LLM Pre-training and Fine-tuning

I designed and delivered this technical workshop to give engineering teams a comprehensive understanding of how large language models are built from scratch. As LLM deployment accelerates across organizations, understanding the complete training pipeline has become critical for making informed decisions about model selection, computational resources, and custom training approaches.
The workshop opens with the evolution from encoder-only models like BERT to today's decoder-only architectures that power ChatGPT and LLaMA. I walk through the complete pre-training pipeline, starting with massive data collection from web crawls, books, and code repositories, then diving deep into the often-overlooked data cleaning phase that reduces raw datasets by 90% through language detection, quality filtering, deduplication, and PII removal.
The core technical section covers causal language modeling through next-token prediction, showing how models progress from random tokens to coherent text. Using real examples like StarCoder and LLaMA-2, I demonstrate the computational scale involved and break down memory requirements that push even 7B models to need 140GB+ of GPU RAM when accounting for optimizer states, gradients, and activations beyond just parameter storage.

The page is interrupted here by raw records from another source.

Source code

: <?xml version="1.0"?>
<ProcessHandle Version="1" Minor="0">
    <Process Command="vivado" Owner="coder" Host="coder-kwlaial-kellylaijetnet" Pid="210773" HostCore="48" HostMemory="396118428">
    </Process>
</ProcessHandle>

I cover the practical training challenges that make LLM development expensive: mixed-precision training to handle numerical instability, distributed training through techniques like ZeRO and FSDP for model sharding, and the Chinchilla scaling laws that revealed most models were undertrained rather than too small. These insights shifted the field toward longer training runs on smaller, more efficient models.
The fine-tuning section explains why base models need supervised fine-tuning to become conversational assistants, contrasting raw next-token prediction with instruction-following behavior. I explore different approaches from domain-specific continued pre-training to multi-task instruction tuning, tracing the evolution from T5's task prefixes through modern imitation learning techniques that use larger models to generate training data for smaller ones.
The workshop's climax focuses on parameter-efficient fine-tuning (PEFT), particularly LoRA, as the practical solution for teams without massive budgets. I provide a detailed walkthrough of low-rank adaptation, showing how small adapter matrices can achieve full fine-tuning performance while using 95% fewer parameters. The mathematical intuition, training process, and inference-time merging are all covered with concrete examples, plus practical guidance on hyperparameters and when to use techniques like QLoRA for quantized training.
My goal is to demystify the engineering realities behind LLM development while providing teams with strategic knowledge for choosing between existing models and custom training approaches.